§ **Directions for this task**
Reproduce the listing below line for line, changing nothing.

□ □ □ □

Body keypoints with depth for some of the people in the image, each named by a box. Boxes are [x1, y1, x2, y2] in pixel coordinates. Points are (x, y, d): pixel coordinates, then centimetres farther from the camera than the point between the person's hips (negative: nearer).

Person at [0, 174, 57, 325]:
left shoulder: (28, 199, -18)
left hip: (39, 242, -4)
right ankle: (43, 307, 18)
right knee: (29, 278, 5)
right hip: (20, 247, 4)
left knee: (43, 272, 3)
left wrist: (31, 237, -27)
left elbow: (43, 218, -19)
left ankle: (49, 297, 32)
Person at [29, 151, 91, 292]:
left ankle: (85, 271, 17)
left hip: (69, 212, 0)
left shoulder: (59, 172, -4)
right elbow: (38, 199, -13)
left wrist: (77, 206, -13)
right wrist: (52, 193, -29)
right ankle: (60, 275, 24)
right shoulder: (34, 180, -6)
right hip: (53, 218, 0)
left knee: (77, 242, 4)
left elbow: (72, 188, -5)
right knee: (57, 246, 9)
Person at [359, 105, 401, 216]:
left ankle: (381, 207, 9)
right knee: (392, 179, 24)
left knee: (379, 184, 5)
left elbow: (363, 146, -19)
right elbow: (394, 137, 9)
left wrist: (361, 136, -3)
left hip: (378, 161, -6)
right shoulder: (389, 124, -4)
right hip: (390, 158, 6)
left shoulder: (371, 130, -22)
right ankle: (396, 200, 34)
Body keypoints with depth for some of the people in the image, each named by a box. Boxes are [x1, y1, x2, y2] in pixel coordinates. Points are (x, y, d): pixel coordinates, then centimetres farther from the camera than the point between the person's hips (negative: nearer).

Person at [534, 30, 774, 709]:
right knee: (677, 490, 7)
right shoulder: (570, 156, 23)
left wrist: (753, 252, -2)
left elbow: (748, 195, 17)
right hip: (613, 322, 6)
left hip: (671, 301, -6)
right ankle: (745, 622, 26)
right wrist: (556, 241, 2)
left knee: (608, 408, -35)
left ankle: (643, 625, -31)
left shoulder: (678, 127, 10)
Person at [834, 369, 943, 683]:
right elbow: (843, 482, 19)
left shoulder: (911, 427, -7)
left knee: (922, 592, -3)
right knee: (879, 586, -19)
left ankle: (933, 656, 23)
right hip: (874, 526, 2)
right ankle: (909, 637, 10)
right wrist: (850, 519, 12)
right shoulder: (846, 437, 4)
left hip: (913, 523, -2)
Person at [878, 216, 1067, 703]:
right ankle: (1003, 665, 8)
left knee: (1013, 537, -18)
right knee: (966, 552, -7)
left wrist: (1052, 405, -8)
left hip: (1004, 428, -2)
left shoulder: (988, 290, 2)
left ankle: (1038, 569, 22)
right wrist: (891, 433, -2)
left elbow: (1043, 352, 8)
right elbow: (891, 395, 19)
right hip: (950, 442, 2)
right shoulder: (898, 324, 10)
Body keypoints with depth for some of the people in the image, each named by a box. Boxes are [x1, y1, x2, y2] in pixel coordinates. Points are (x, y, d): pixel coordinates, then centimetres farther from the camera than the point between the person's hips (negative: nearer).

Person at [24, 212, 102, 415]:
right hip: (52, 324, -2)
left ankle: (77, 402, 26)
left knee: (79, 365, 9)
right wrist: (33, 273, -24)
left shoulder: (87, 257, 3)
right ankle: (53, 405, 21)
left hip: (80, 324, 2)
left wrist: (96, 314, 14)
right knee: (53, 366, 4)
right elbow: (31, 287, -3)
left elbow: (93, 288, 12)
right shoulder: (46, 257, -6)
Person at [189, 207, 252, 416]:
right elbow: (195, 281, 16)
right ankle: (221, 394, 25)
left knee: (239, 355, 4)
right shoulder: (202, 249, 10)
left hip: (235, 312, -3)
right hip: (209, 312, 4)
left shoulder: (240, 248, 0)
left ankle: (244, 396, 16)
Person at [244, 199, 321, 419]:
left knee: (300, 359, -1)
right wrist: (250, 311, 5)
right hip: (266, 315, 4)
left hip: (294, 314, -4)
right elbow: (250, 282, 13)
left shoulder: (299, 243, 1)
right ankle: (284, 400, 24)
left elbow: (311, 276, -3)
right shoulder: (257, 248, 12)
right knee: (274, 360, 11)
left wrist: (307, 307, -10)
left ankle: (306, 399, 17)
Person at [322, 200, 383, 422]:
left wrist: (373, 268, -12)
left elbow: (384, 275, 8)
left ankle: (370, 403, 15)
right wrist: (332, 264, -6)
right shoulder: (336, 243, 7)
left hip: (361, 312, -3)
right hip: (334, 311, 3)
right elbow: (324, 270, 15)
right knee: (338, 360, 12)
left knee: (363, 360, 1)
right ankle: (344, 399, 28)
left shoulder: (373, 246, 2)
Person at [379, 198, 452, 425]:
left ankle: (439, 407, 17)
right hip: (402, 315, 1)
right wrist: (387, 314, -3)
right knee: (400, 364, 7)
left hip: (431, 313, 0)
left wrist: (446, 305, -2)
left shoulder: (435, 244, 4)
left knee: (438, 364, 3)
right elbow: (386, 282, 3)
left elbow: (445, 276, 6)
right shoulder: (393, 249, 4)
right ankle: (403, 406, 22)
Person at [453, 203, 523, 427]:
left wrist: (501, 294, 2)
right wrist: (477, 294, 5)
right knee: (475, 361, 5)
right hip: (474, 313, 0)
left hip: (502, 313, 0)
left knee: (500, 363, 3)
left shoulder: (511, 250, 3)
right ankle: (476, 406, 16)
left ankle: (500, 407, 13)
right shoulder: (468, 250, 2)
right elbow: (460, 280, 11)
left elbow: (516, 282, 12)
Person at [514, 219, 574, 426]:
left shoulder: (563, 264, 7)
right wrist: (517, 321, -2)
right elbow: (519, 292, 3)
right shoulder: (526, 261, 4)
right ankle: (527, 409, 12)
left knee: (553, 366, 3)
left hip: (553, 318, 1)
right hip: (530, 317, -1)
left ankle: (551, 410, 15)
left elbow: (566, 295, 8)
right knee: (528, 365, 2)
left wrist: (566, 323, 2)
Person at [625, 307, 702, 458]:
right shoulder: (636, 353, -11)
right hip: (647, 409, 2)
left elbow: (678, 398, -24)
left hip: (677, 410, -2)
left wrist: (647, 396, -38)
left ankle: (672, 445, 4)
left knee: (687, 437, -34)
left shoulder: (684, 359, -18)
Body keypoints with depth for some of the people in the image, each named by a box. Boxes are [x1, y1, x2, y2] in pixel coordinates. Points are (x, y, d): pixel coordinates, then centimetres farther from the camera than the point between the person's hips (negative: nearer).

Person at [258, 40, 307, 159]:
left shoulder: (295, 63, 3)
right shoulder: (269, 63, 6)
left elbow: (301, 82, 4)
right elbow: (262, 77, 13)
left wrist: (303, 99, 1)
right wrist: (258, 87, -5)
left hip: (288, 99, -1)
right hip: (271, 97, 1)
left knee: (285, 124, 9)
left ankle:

□ □ □ □

§ **Response**
Body keypoints with depth for some of the people in the image, each named by a box. Boxes are [x1, y1, x2, y2] in pixel coordinates. Points are (x, y, d): pixel coordinates, then centimetres farther from the camera than the point between the person's hips (negative: nearer).

Person at [0, 174, 57, 325]:
left shoulder: (28, 199, -18)
left hip: (39, 242, -4)
right ankle: (43, 307, 18)
right knee: (29, 278, 5)
right hip: (20, 247, 4)
left knee: (43, 272, 3)
left wrist: (31, 237, -27)
left elbow: (43, 218, -19)
left ankle: (49, 297, 32)
Person at [29, 151, 91, 292]:
left ankle: (85, 271, 17)
left hip: (69, 212, 0)
left shoulder: (59, 172, -4)
right elbow: (38, 199, -13)
left wrist: (77, 206, -13)
right wrist: (52, 193, -29)
right ankle: (60, 275, 24)
right shoulder: (34, 180, -6)
right hip: (53, 218, 0)
left knee: (77, 242, 4)
left elbow: (72, 188, -5)
right knee: (57, 246, 9)
Person at [359, 105, 401, 216]:
left ankle: (381, 207, 9)
right knee: (392, 179, 24)
left knee: (379, 184, 5)
left elbow: (363, 146, -19)
right elbow: (394, 137, 9)
left wrist: (361, 136, -3)
left hip: (378, 161, -6)
right shoulder: (389, 124, -4)
right hip: (390, 158, 6)
left shoulder: (371, 130, -22)
right ankle: (396, 200, 34)
Body keypoints with depth for some of the people in the image, each named by a box. Boxes are [x1, y1, x2, y2] in pixel coordinates. Points are (x, y, d): pixel coordinates, then centimetres farther from the camera than the point between the person's hips (negative: nearer).

Person at [534, 30, 774, 709]:
right knee: (677, 490, 7)
right shoulder: (570, 156, 23)
left wrist: (753, 252, -2)
left elbow: (748, 195, 17)
right hip: (613, 322, 6)
left hip: (671, 301, -6)
right ankle: (745, 622, 26)
right wrist: (556, 241, 2)
left knee: (608, 408, -35)
left ankle: (643, 625, -31)
left shoulder: (678, 127, 10)
Person at [834, 369, 943, 683]:
right elbow: (843, 482, 19)
left shoulder: (911, 427, -7)
left knee: (922, 592, -3)
right knee: (879, 586, -19)
left ankle: (933, 656, 23)
right hip: (874, 526, 2)
right ankle: (909, 637, 10)
right wrist: (850, 519, 12)
right shoulder: (846, 437, 4)
left hip: (913, 523, -2)
Person at [878, 216, 1067, 703]:
right ankle: (1003, 665, 8)
left knee: (1013, 537, -18)
right knee: (966, 552, -7)
left wrist: (1052, 405, -8)
left hip: (1004, 428, -2)
left shoulder: (988, 290, 2)
left ankle: (1038, 569, 22)
right wrist: (891, 433, -2)
left elbow: (1043, 352, 8)
right elbow: (891, 395, 19)
right hip: (950, 442, 2)
right shoulder: (898, 324, 10)
Body keypoints with depth for some of the people in the image, each named by a box. Boxes are [x1, y1, x2, y2] in pixel coordinates. Points are (x, y, d): pixel coordinates, then centimetres farther from the camera than the point between the person's hips (negative: nearer).

Person at [24, 212, 102, 415]:
right hip: (52, 324, -2)
left ankle: (77, 402, 26)
left knee: (79, 365, 9)
right wrist: (33, 273, -24)
left shoulder: (87, 257, 3)
right ankle: (53, 405, 21)
left hip: (80, 324, 2)
left wrist: (96, 314, 14)
right knee: (53, 366, 4)
right elbow: (31, 287, -3)
left elbow: (93, 288, 12)
right shoulder: (46, 257, -6)
Person at [189, 207, 252, 416]:
right elbow: (195, 281, 16)
right ankle: (221, 394, 25)
left knee: (239, 355, 4)
right shoulder: (202, 249, 10)
left hip: (235, 312, -3)
right hip: (209, 312, 4)
left shoulder: (240, 248, 0)
left ankle: (244, 396, 16)
Person at [244, 199, 321, 419]:
left knee: (300, 359, -1)
right wrist: (250, 311, 5)
right hip: (266, 315, 4)
left hip: (294, 314, -4)
right elbow: (250, 282, 13)
left shoulder: (299, 243, 1)
right ankle: (284, 400, 24)
left elbow: (311, 276, -3)
right shoulder: (257, 248, 12)
right knee: (274, 360, 11)
left wrist: (307, 307, -10)
left ankle: (306, 399, 17)
Person at [322, 200, 383, 422]:
left wrist: (373, 268, -12)
left elbow: (384, 275, 8)
left ankle: (370, 403, 15)
right wrist: (332, 264, -6)
right shoulder: (336, 243, 7)
left hip: (361, 312, -3)
right hip: (334, 311, 3)
right elbow: (324, 270, 15)
right knee: (338, 360, 12)
left knee: (363, 360, 1)
right ankle: (344, 399, 28)
left shoulder: (373, 246, 2)
Person at [379, 198, 452, 425]:
left ankle: (439, 407, 17)
right hip: (402, 315, 1)
right wrist: (387, 314, -3)
right knee: (400, 364, 7)
left hip: (431, 313, 0)
left wrist: (446, 305, -2)
left shoulder: (435, 244, 4)
left knee: (438, 364, 3)
right elbow: (386, 282, 3)
left elbow: (445, 276, 6)
right shoulder: (393, 249, 4)
right ankle: (403, 406, 22)
Person at [453, 203, 523, 427]:
left wrist: (501, 294, 2)
right wrist: (477, 294, 5)
right knee: (475, 361, 5)
right hip: (474, 313, 0)
left hip: (502, 313, 0)
left knee: (500, 363, 3)
left shoulder: (511, 250, 3)
right ankle: (476, 406, 16)
left ankle: (500, 407, 13)
right shoulder: (468, 250, 2)
right elbow: (460, 280, 11)
left elbow: (516, 282, 12)
Person at [514, 219, 574, 426]:
left shoulder: (563, 264, 7)
right wrist: (517, 321, -2)
right elbow: (519, 292, 3)
right shoulder: (526, 261, 4)
right ankle: (527, 409, 12)
left knee: (553, 366, 3)
left hip: (553, 318, 1)
right hip: (530, 317, -1)
left ankle: (551, 410, 15)
left elbow: (566, 295, 8)
right knee: (528, 365, 2)
left wrist: (566, 323, 2)
Person at [625, 307, 702, 458]:
right shoulder: (636, 353, -11)
right hip: (647, 409, 2)
left elbow: (678, 398, -24)
left hip: (677, 410, -2)
left wrist: (647, 396, -38)
left ankle: (672, 445, 4)
left knee: (687, 437, -34)
left shoulder: (684, 359, -18)
Body keypoints with depth for some of the people in the image, each named by a box. Boxes are [x1, y1, x2, y2] in pixel coordinates. Points are (x, y, d): pixel coordinates, then centimetres farther from the camera than the point between the person's hips (negative: nearer).

Person at [258, 40, 307, 159]:
left shoulder: (295, 63, 3)
right shoulder: (269, 63, 6)
left elbow: (301, 82, 4)
right elbow: (262, 77, 13)
left wrist: (303, 99, 1)
right wrist: (258, 87, -5)
left hip: (288, 99, -1)
right hip: (271, 97, 1)
left knee: (285, 124, 9)
left ankle:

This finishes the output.